Pour la FUB, le début d’une tran­si­tion cyclable

La FUB remer­cie les mil­i­tants de ses asso­ci­a­tions adhérentes, les élus locaux, les députés et ses parte­naires partout en France qui se sont mobil­isés forte­ment depuis plus d’un an pour obtenir un plan vélo « sincère et financé ». En trac­tant pen­dant le Baromètre (113 000 répons­es obtenues), en con­tribuant en ligne sur le site des Assis­es de la mobil­ité, en envoy­ant mas­sive­ment des cartes postales (100 000 cartes envoyées), le réseau FUB a démon­tré que le vélo était une préoc­cu­pa­tion citoyenne majeure.

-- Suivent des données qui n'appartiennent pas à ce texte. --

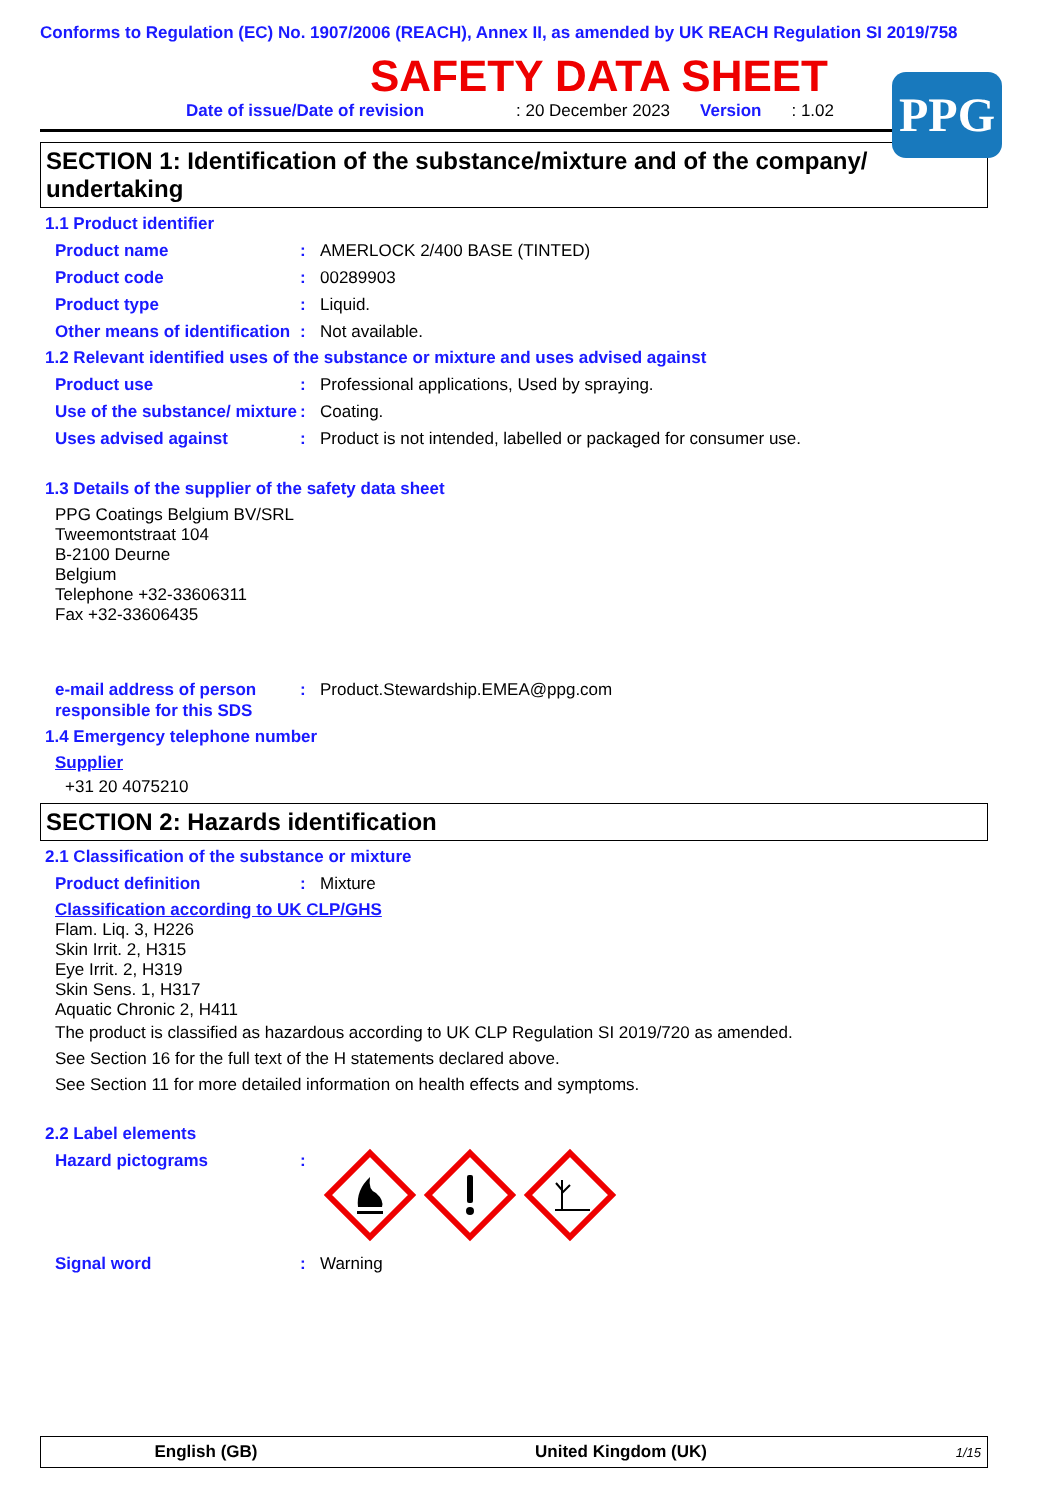Conforms to Regulation (EC) No. 1907/2006 (REACH), Annex II, as amended by UK REACH Regulation SI 2019/758
SAFETY DATA SHEET
PPG
Date of issue/Date of revision: 20 December 2023 Version: 1.02
SECTION 1: Identification of the substance/mixture and of the company/ undertaking
1.1 Product identifier
Product name: AMERLOCK 2/400 BASE (TINTED)
Product code: 00289903
Product type: Liquid.
Other means of identification: Not available.
1.2 Relevant identified uses of the substance or mixture and uses advised against
Product use: Professional applications, Used by spraying.
Use of the substance/ mixture: Coating.
Uses advised against: Product is not intended, labelled or packaged for consumer use.
1.3 Details of the supplier of the safety data sheet
PPG Coatings Belgium BV/SRL
Tweemontstraat 104
B-2100 Deurne
Belgium
Telephone +32-33606311
Fax +32-33606435
e-mail address of person responsible for this SDS: Product.Stewardship.EMEA@ppg.com
1.4 Emergency telephone number
Supplier
+31 20 4075210
SECTION 2: Hazards identification
2.1 Classification of the substance or mixture
Product definition: Mixture
Classification according to UK CLP/GHS
Flam. Liq. 3, H226
Skin Irrit. 2, H315
Eye Irrit. 2, H319
Skin Sens. 1, H317
Aquatic Chronic 2, H411
The product is classified as hazardous according to UK CLP Regulation SI 2019/720 as amended.
See Section 16 for the full text of the H statements declared above.
See Section 11 for more detailed information on health effects and symptoms.
2.2 Label elements
Hazard pictograms:
Signal word: Warning
English (GB) United Kingdom (UK) 1/15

L’annonce du plan vélo n’est pas une fin en soi, mais unique­ment le début d’une démarche nationale en vue de créer un « sys­tème vélo ». La FUB attend désor­mais de l’Etat qu’il impulse une dynamique asso­ciant les col­lec­tiv­ités locales, les employeurs, les entre­pris­es de la fil­ière vélo et la société civile. Son exem­plar­ité — sans laque­lle il ne serait pas crédi­ble — et son rôle d’animation seront des fac­teurs essen­tiels pour attein­dre les objec­tifs, qui sont ambitieux, mais ten­ables. Plus que jamais, la FUB s’engage à rester mobil­isée et gardera un oeil exigeant sur le con­tenu de la loi sur les mobil­ités et les détails de mise en œuvre. Elle incite les col­lec­tiv­ités à tra­vailler avec son réseau sur la réponse à l’appel à pro­jets « Vélo et ter­ri­toires » pour que la tran­si­tion cyclable devi­enne rapi­de­ment une réal­ité.

 

Une étape par­mi d’autres

Il y a eu des étapes avant le plan vélo – Assis­es de la mobil­ité, rap­port du COI, enquête « Par­lons vélo », envoi de cartes postales… — il y aura d’autres étapes après l’annonce du 14 sep­tem­bre.

Les dis­po­si­tions pro­posées par le Gou­verne­ment dans le plan vélo seront inclus­es dans la loi d’orientation des mobil­ités. Loi qui fera bien sûr l’objet de débats par­lemen­taires, amende­ments, navettes entre les deux assem­blées, puis arbi­trages. Sans oubli­er les inter­férences pos­si­bles avec la loi de finances 2019.

Et après la pro­mul­ga­tion de la loi, il fau­dra atten­dre les décrets d’application, par­fois longs à venir, et pou­vant réserv­er quelques sur­pris­es, bonnes ou mau­vais­es.

Au terme de ce long proces­sus, on ne retrou­vera donc pas for­cé­ment à l’identique les ter­mes du plan vélo tel que présen­té par le Pre­mier min­istre.